Give back the full listing that follows exactly as it reads.
====== Extracted material
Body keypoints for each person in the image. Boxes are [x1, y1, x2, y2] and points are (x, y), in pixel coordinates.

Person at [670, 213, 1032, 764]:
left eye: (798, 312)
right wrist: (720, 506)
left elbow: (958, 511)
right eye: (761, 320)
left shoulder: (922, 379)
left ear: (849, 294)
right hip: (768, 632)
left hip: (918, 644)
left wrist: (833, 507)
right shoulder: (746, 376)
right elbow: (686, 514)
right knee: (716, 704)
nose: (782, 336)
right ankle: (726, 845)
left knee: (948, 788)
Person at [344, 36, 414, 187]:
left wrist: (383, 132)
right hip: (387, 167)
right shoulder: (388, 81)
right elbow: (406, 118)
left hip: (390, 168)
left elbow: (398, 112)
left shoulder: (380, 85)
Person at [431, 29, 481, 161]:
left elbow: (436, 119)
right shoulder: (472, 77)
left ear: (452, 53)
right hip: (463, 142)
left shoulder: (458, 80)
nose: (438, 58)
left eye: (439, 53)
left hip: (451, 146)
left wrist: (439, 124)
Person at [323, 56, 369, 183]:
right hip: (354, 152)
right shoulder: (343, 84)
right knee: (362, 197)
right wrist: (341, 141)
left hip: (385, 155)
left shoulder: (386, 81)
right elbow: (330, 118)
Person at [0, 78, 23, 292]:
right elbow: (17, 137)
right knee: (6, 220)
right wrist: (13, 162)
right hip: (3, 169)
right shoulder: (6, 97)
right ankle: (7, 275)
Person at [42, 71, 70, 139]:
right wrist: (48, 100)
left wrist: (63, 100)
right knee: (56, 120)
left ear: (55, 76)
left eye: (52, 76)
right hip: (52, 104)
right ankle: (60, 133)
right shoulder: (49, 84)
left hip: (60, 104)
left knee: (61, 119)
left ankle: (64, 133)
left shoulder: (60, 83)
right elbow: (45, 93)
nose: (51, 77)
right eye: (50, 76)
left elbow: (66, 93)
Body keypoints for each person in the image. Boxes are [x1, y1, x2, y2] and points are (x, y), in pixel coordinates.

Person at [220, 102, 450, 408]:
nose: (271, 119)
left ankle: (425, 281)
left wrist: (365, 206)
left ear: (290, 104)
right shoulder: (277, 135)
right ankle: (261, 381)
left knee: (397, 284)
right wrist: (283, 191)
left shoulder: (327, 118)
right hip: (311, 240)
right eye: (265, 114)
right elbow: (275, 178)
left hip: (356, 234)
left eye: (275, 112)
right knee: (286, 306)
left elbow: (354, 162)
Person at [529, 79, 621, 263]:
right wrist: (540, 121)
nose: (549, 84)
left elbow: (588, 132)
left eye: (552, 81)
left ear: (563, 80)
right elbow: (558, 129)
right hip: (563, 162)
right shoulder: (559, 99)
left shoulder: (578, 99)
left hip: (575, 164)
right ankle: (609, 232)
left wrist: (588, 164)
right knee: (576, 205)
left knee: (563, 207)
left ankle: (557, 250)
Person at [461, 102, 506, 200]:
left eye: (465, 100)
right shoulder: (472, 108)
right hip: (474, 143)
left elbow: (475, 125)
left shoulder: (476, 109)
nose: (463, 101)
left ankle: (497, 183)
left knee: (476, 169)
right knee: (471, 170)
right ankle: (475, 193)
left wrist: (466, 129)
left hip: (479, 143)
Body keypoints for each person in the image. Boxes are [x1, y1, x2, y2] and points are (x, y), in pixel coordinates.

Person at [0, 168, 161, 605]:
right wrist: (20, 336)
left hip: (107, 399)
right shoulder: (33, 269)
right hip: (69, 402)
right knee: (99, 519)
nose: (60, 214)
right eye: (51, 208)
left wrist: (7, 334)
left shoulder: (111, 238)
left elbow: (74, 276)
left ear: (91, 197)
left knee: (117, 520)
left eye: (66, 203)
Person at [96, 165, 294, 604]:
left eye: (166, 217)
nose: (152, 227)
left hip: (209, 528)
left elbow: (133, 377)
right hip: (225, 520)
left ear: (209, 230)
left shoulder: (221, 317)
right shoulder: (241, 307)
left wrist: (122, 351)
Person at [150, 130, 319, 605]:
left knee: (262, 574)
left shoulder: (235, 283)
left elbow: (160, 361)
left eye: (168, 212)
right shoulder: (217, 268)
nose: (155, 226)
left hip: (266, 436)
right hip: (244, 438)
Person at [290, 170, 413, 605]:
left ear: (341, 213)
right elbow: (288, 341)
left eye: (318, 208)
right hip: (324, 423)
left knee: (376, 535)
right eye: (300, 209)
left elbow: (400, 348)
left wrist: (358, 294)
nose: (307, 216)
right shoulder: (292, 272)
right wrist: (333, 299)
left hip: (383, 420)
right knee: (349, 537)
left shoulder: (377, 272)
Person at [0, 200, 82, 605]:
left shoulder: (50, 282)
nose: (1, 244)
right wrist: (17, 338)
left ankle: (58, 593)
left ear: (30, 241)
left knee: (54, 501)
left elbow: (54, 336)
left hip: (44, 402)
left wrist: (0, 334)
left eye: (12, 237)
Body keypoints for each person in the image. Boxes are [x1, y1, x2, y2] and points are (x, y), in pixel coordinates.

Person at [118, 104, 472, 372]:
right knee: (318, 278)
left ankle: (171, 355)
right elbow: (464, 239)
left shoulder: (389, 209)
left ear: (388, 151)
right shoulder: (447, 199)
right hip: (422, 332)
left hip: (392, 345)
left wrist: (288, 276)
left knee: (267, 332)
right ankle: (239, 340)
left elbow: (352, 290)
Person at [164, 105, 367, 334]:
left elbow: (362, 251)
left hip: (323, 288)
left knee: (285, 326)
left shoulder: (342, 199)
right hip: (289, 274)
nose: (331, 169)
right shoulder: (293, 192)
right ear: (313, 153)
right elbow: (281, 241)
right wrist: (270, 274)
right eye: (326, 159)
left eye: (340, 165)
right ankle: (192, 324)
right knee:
============
*Expected output:*
Body keypoints for each person in the image. Boxes are [x1, y1, x2, y2] and points are (x, y), in pixel coordinates.

Person at [670, 213, 1032, 764]:
left eye: (798, 312)
right wrist: (720, 506)
left elbow: (958, 511)
right eye: (761, 320)
left shoulder: (922, 379)
left ear: (849, 294)
right hip: (768, 632)
left hip: (918, 644)
left wrist: (833, 507)
right shoulder: (746, 376)
right elbow: (686, 514)
right knee: (716, 704)
nose: (782, 336)
right ankle: (726, 845)
left knee: (948, 788)
Person at [344, 36, 414, 187]:
left wrist: (383, 132)
right hip: (387, 167)
right shoulder: (388, 81)
right elbow: (406, 118)
left hip: (390, 168)
left elbow: (398, 112)
left shoulder: (380, 85)
Person at [431, 29, 481, 161]:
left elbow: (436, 119)
right shoulder: (472, 77)
left ear: (452, 53)
right hip: (463, 142)
left shoulder: (458, 80)
nose: (438, 58)
left eye: (439, 53)
left hip: (451, 146)
left wrist: (439, 124)
Person at [323, 56, 369, 183]:
right hip: (354, 152)
right shoulder: (343, 84)
right knee: (362, 197)
right wrist: (341, 141)
left hip: (385, 155)
left shoulder: (386, 81)
right elbow: (330, 118)
Person at [0, 78, 23, 292]:
right elbow: (17, 137)
right knee: (6, 220)
right wrist: (13, 162)
right hip: (3, 169)
right shoulder: (6, 97)
right ankle: (7, 275)
Person at [42, 71, 70, 139]:
right wrist: (48, 100)
left wrist: (63, 100)
right knee: (56, 120)
left ear: (55, 76)
left eye: (52, 76)
right hip: (52, 104)
right ankle: (60, 133)
right shoulder: (49, 84)
left hip: (60, 104)
left knee: (61, 119)
left ankle: (64, 133)
left shoulder: (60, 83)
right elbow: (45, 93)
nose: (51, 77)
right eye: (50, 76)
left elbow: (66, 93)
Body keypoints for each person in the image. Boxes are [x1, y1, x2, y2] and points are (x, y), in pixel coordinates.

Person at [220, 102, 450, 408]:
nose: (271, 119)
left ankle: (425, 281)
left wrist: (365, 206)
left ear: (290, 104)
right shoulder: (277, 135)
right ankle: (261, 381)
left knee: (397, 284)
right wrist: (283, 191)
left shoulder: (327, 118)
right hip: (311, 240)
right eye: (265, 114)
right elbow: (275, 178)
left hip: (356, 234)
left eye: (275, 112)
right knee: (286, 306)
left elbow: (354, 162)
Person at [529, 79, 621, 263]:
right wrist: (540, 121)
nose: (549, 84)
left elbow: (588, 132)
left eye: (552, 81)
left ear: (563, 80)
right elbow: (558, 129)
right hip: (563, 162)
right shoulder: (559, 99)
left shoulder: (578, 99)
left hip: (575, 164)
right ankle: (609, 232)
left wrist: (588, 164)
right knee: (576, 205)
left knee: (563, 207)
left ankle: (557, 250)
Person at [461, 102, 506, 200]:
left eye: (465, 100)
right shoulder: (472, 108)
right hip: (474, 143)
left elbow: (475, 125)
left shoulder: (476, 109)
nose: (463, 101)
left ankle: (497, 183)
left knee: (476, 169)
right knee: (471, 170)
right ankle: (475, 193)
left wrist: (466, 129)
left hip: (479, 143)
Body keypoints for each person in the image. Boxes are [x1, y1, x2, y2] and points are (x, y), in pixel coordinates.

Person at [0, 168, 161, 605]:
right wrist: (20, 336)
left hip: (107, 399)
right shoulder: (33, 269)
right hip: (69, 402)
right knee: (99, 519)
nose: (60, 214)
right eye: (51, 208)
left wrist: (7, 334)
left shoulder: (111, 238)
left elbow: (74, 276)
left ear: (91, 197)
left knee: (117, 520)
left eye: (66, 203)
Person at [96, 165, 294, 604]:
left eye: (166, 217)
nose: (152, 227)
left hip: (209, 528)
left elbow: (133, 377)
right hip: (225, 520)
left ear: (209, 230)
left shoulder: (221, 317)
right shoulder: (241, 307)
left wrist: (122, 351)
Person at [150, 130, 319, 605]:
left knee: (262, 574)
left shoulder: (235, 283)
left elbow: (160, 361)
left eye: (168, 212)
right shoulder: (217, 268)
nose: (155, 226)
left hip: (266, 436)
right hip: (244, 438)
Person at [290, 170, 413, 605]:
left ear: (341, 213)
right elbow: (288, 341)
left eye: (318, 208)
right hip: (324, 423)
left knee: (376, 535)
right eye: (300, 209)
left elbow: (400, 348)
left wrist: (358, 294)
nose: (307, 216)
right shoulder: (292, 272)
right wrist: (333, 299)
left hip: (383, 420)
right knee: (349, 537)
left shoulder: (377, 272)
Person at [0, 200, 82, 605]:
left shoulder: (50, 282)
nose: (1, 244)
right wrist: (17, 338)
left ankle: (58, 593)
left ear: (30, 241)
left knee: (54, 501)
left elbow: (54, 336)
left hip: (44, 402)
left wrist: (0, 334)
left eye: (12, 237)
Body keypoints for each person in the image. Boxes are [x1, y1, x2, y2] and points are (x, y), in pixel coordinates.

Person at [118, 104, 472, 372]:
right knee: (318, 278)
left ankle: (171, 355)
right elbow: (464, 239)
left shoulder: (389, 209)
left ear: (388, 151)
right shoulder: (447, 199)
right hip: (422, 332)
left hip: (392, 345)
left wrist: (288, 276)
left knee: (267, 332)
right ankle: (239, 340)
left elbow: (352, 290)
Person at [164, 105, 367, 334]:
left elbow: (362, 251)
left hip: (323, 288)
left knee: (285, 326)
left shoulder: (342, 199)
right hip: (289, 274)
nose: (331, 169)
right shoulder: (293, 192)
right ear: (313, 153)
right elbow: (281, 241)
right wrist: (270, 274)
right eye: (326, 159)
left eye: (340, 165)
right ankle: (192, 324)
right knee:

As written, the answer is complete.